QUESTIONS ON THE MATERIAL:
(a) Copy out the stretch of the habeas legal standard text from "Additional facts will" through "State court proceeding.".
(b) According to the habeas legal standard text, which 1996 law limits habeas relief for claims already decided on the merits in state court?

Additional facts will be included as necessary to address the merits of petitioner's claims for relief.
III. Legal Standard
When a claim has been adjudicated on the merits in state court proceedings, habeas relief is permissible under the Antiterrorism and Effective Death Penalty Act of 1996 (AEDPA), 28 U.S.C. § 2254(d), only if the state court's determination:
(1) resulted in a decision that was contrary to, or involved an unreasonable application of, clearly established Federal law, as determined by the Supreme Court of the United States; or28 U.S.C. § 2254 (d)(1)-(2).
(2) resulted in a decision that was based on an unreasonable determination of the facts in light of the evidence presented in the State court proceeding.
A state court's decision is "contrary to" clearly established law if "it applies a rule that contradicts the governing law set forth in [the Supreme Court's] cases, or if it confronts a set of facts that is materially indistinguishable from a decision of [the Supreme Court] but reaches a different result." Brown v. Payton, 544 U.S. 133, 141 (2005). "The state court need not cite or even be aware of the governing Supreme Court cases, 'so long as neither the reasoning nor the result of the state-court decision contradicts them.'" Brown v. Luebbers, 371 F.3d 458, 461 (8th Cir. 2004) (citing Early v. Packer, 537 U.S. 3, 8 (2002)). "In the 'contrary to' analysis of the state court's decision, [the federal court's] focus is on the result and any reasoning that the court may have given; the absence of reasoning is not a barrier to a denial of relief." Id.
A decision involves an "unreasonable application" of clearly established law if "the state court applies [the Supreme Court's] precedents to the facts in an objectively unreasonable manner," Payton, 125 S. Ct. at 1439; Williams v. Taylor, 529 U.S. 362, 405 (2000), or "if the state court either unreasonably extends a legal principle from [Supreme Court] precedent to a new context where it should not apply or unreasonably refuses to extend that principle to a new context where it should apply." Id. at 406. "Federal habeas relief is warranted only when the refusal was 'objectively unreasonable,' not when it was merely erroneous or incorrect." Carter v. Kemna, 255 F.3d 589, 592 (8th Cir. 2001) (quoting Williams, 529 U.S. at 410-11).

DATA RECORDS:
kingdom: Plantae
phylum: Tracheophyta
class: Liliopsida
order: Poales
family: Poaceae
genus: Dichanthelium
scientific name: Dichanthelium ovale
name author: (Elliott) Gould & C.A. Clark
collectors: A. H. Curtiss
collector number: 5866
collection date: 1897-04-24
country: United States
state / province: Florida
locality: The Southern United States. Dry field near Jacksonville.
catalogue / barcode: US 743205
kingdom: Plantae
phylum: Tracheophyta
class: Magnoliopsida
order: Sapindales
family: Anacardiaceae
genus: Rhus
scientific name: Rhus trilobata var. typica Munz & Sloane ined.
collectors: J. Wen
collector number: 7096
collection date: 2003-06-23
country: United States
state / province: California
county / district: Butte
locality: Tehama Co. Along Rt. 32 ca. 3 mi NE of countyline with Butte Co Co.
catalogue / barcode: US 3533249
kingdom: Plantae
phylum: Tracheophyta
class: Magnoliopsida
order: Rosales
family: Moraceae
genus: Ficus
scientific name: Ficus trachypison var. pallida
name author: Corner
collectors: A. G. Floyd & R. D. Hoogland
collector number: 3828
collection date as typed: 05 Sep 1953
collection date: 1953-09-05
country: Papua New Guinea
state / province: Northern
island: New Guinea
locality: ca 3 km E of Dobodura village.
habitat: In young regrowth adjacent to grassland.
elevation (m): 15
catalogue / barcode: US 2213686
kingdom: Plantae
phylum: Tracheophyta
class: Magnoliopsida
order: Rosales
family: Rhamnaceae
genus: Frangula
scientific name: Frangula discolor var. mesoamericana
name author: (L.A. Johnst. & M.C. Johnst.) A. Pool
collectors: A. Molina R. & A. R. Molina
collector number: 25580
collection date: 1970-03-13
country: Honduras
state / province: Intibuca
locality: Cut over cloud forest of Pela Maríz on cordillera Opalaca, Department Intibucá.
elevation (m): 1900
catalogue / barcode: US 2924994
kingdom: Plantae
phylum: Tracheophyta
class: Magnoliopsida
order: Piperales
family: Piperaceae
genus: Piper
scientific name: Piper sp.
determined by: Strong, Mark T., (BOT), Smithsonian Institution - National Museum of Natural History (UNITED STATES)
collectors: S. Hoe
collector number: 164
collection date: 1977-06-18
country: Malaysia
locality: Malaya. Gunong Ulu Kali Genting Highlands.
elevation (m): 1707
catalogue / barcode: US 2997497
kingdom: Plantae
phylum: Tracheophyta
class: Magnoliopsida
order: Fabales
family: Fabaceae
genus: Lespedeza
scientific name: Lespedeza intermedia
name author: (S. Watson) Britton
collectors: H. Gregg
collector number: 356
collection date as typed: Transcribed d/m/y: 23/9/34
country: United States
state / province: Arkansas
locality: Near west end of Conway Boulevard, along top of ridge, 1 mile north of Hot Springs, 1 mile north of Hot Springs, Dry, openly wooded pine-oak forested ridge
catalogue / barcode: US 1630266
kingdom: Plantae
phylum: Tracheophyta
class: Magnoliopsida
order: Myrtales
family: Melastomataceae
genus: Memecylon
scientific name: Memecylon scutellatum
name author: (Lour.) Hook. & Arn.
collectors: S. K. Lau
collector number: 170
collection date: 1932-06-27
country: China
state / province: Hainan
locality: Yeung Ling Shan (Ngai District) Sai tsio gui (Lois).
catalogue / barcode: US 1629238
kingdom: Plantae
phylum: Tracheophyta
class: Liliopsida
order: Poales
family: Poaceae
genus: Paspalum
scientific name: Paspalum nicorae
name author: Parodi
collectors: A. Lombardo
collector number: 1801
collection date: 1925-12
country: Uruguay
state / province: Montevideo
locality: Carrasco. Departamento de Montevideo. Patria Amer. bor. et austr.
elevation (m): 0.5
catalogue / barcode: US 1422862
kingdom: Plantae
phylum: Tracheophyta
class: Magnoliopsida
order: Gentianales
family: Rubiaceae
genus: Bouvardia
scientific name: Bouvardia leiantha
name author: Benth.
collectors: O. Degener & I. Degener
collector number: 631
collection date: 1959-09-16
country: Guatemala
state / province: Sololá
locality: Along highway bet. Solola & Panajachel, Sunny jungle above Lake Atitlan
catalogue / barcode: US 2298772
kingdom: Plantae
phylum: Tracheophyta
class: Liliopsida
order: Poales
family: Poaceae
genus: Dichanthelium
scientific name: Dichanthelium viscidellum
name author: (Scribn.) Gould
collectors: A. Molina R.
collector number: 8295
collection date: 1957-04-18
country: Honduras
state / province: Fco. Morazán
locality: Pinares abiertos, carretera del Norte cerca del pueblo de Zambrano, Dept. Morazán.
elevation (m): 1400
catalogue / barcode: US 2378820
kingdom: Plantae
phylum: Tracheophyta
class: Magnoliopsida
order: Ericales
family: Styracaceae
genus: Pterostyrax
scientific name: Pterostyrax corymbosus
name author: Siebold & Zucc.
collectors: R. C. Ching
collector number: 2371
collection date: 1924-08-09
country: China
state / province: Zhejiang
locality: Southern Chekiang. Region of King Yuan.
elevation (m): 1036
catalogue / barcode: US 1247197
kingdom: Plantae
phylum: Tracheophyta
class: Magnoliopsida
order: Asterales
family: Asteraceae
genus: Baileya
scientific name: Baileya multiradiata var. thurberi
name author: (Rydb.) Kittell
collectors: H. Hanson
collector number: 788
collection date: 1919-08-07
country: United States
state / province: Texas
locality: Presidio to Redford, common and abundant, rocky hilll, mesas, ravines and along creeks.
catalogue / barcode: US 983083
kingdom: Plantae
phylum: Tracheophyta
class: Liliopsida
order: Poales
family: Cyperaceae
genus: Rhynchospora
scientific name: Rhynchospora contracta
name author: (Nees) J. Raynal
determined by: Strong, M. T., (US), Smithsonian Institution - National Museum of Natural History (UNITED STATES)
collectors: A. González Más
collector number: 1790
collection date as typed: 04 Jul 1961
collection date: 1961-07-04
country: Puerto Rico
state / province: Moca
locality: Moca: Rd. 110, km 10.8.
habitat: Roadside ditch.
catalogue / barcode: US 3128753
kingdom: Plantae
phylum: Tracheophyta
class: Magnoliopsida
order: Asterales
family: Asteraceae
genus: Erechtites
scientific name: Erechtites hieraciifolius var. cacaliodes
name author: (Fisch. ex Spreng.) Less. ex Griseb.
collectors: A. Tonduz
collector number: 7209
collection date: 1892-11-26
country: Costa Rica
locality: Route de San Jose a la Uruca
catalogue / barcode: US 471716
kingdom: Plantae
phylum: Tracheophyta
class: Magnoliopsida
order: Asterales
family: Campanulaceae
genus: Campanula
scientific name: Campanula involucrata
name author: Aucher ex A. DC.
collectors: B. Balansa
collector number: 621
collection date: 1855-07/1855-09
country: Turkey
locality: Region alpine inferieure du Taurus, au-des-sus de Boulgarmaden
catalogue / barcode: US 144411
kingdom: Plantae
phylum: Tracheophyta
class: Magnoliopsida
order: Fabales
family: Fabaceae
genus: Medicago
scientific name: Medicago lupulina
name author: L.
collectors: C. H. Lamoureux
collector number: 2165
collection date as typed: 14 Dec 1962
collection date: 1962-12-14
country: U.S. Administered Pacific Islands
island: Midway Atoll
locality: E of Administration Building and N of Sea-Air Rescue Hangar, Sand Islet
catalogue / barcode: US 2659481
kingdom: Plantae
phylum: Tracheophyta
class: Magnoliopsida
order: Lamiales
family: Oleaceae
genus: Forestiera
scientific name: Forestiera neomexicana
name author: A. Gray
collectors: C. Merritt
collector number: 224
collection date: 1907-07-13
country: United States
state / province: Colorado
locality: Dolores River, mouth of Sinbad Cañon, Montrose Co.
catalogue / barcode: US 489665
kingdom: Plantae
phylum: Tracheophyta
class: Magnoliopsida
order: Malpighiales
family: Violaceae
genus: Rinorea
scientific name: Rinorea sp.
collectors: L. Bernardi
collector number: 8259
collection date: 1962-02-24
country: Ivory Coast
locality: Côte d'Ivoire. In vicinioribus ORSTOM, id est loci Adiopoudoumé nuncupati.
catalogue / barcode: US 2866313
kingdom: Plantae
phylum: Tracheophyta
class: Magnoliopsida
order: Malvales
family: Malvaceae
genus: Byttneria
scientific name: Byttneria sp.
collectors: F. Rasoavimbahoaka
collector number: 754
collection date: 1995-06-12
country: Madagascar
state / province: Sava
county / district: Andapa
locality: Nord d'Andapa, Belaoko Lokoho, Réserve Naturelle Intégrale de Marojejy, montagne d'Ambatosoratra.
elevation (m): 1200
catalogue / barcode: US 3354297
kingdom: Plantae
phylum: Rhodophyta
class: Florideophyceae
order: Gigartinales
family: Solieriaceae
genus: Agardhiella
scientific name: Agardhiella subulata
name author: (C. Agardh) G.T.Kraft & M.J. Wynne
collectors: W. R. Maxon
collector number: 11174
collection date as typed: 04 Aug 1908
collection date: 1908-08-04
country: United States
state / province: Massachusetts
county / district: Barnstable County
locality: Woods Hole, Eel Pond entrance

LIST OF ANSWERS:
(a)
Additional facts will be included as necessary to address the merits of petitioner's claims for relief.
III. Legal Standard
When a claim has been adjudicated on the merits in state court proceedings, habeas relief is permissible under the Antiterrorism and Effective Death Penalty Act of 1996 (AEDPA), 28 U.S.C. § 2254(d), only if the state court's determination:
(1) resulted in a decision that was contrary to, or involved an unreasonable application of, clearly established Federal law, as determined by the Supreme Court of the United States; or28 U.S.C. § 2254 (d)(1)-(2).
(2) resulted in a decision that was based on an unreasonable determination of the facts in light of the evidence presented in the State court proceeding.

(b) The Antiterrorism and Effective Death Penalty Act of 1996 (AEDPA).